(Excerpted passage)

Patrick McKenzie Profile picture
I work for the Internet and am an advisor to @stripe. These are my personal opinions unless otherwise noted.

Aug 14, 2019, 6 tweets

A Japanese innovation which I expect to see in the US before long: video conferencing kiosks at bank branches for relatively low-volume transactions which, for regulatory or customer-comfort reasons, require a bank officer to meet with the client.

This lets you centrally provision the bank officer at a call center in a market where bank officers are abundant and inexpensive and increase their utilization, rather than having to have relatively expensive bank officers constantly underutilized at your most expensive branches.

A sample transaction, which takes about an hour of an officer's time at my local bank, is onboarding a new deposit account customer. This combines a bit of data gathering, a bit of salesmanship, and a bit of regulatory compliance / KYC.

(End Excerpted passage)

Work order
Write the next part of the thread on video-conferencing kiosks at bank branches, picking up after its final sentence. The material that follows comes from a different source than the thread above.

(Source material)

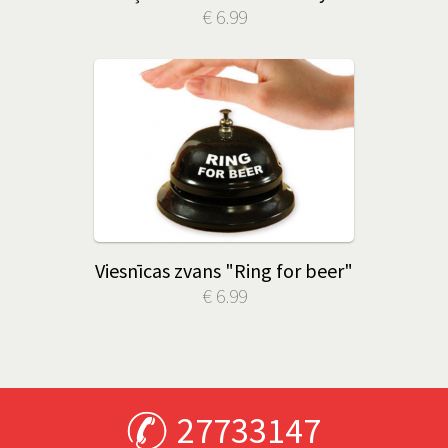
€ 6.99
Viesnīcas zvans "Ring for beer"
€ 6.99
27733147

(End Source material)

Task response
(The question is almost literally:

Select which of the following you will use your new bank account for:

a) Daily life
b) Operating your business
c) Nuclear, chemical, or biological weapons development
d) Terrorism
e) Operating an anti-social group
f) International wires
)

A shadow implication of this is further deskilling of the retail bank branch employee base, since traditionally the people doing this sort of work have to be able to handle the (fairly expansive) set of things that anyone in the neighborhood could want a banker to do.

The telephone booth services are going to be provided by a computer and call center rep symbiosis, though, and while the system has to know how to handle anything, the call center rep only needs to know how to handle whatever queue they're assigned to.